La simulation de noyade a été utilisée contre trois détenus, seulement jusqu'en 2003, bien que la commission suggère que d'autres aient pu y être soumis; le reste des techniques poussées a pris fin en décembre 2007. Barack Obama a officiellement aboli le programme à son arrivée au pouvoir en 2009.
Parmi les conclusions les plus marquantes: les techniques brutales n'ont pas permis d'obtenir des renseignements uniques ayant permis de déjouer des attentats imminents, contrairement aux affirmations de la CIA.
Le rapport accuse aussi l'agence d'espionnage, documents à l'appui, d'avoir dissimulé des aspects du programme non seulement au grand public, mais à la Maison Blanche et au Congrès, afin d'en justifier l'existence.
- Pas de poursuites -
La réouverture de ce chapitre noir de la "guerre contre le terrorisme" a déclenché une controverse aux Etats-Unis sur les limites de la transparence, dans le contexte d'une montée des risques terroristes liés à l'organisation Etat islamique, et sur l'efficacité de la torture en général.

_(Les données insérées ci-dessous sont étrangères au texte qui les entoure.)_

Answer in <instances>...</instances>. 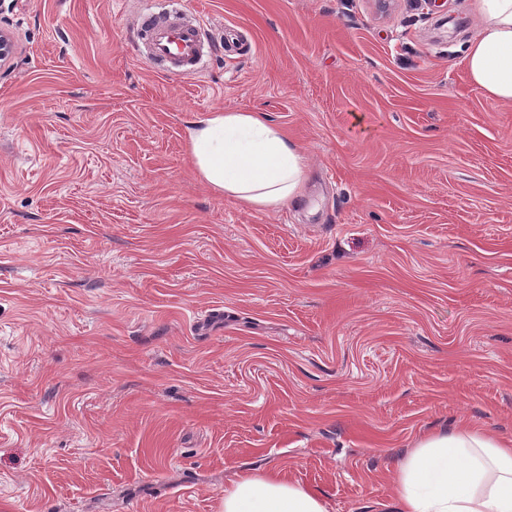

Le rapporteur de l'ONU sur les droits de l'homme, Ben Emmerson, a appelé à l'ouverture de poursuites judiciaires contre les responsables impliqués.
"Une politique a clairement été orchestrée à haut niveau dans l'administration Bush, qui a permis des crimes systématiques et des violations flagrantes des droits de l'homme internationaux", a-t-il déclaré.
Mais le ministère américain de la Justice a indiqué que le dossier resterait clos, faute de preuve suffisante.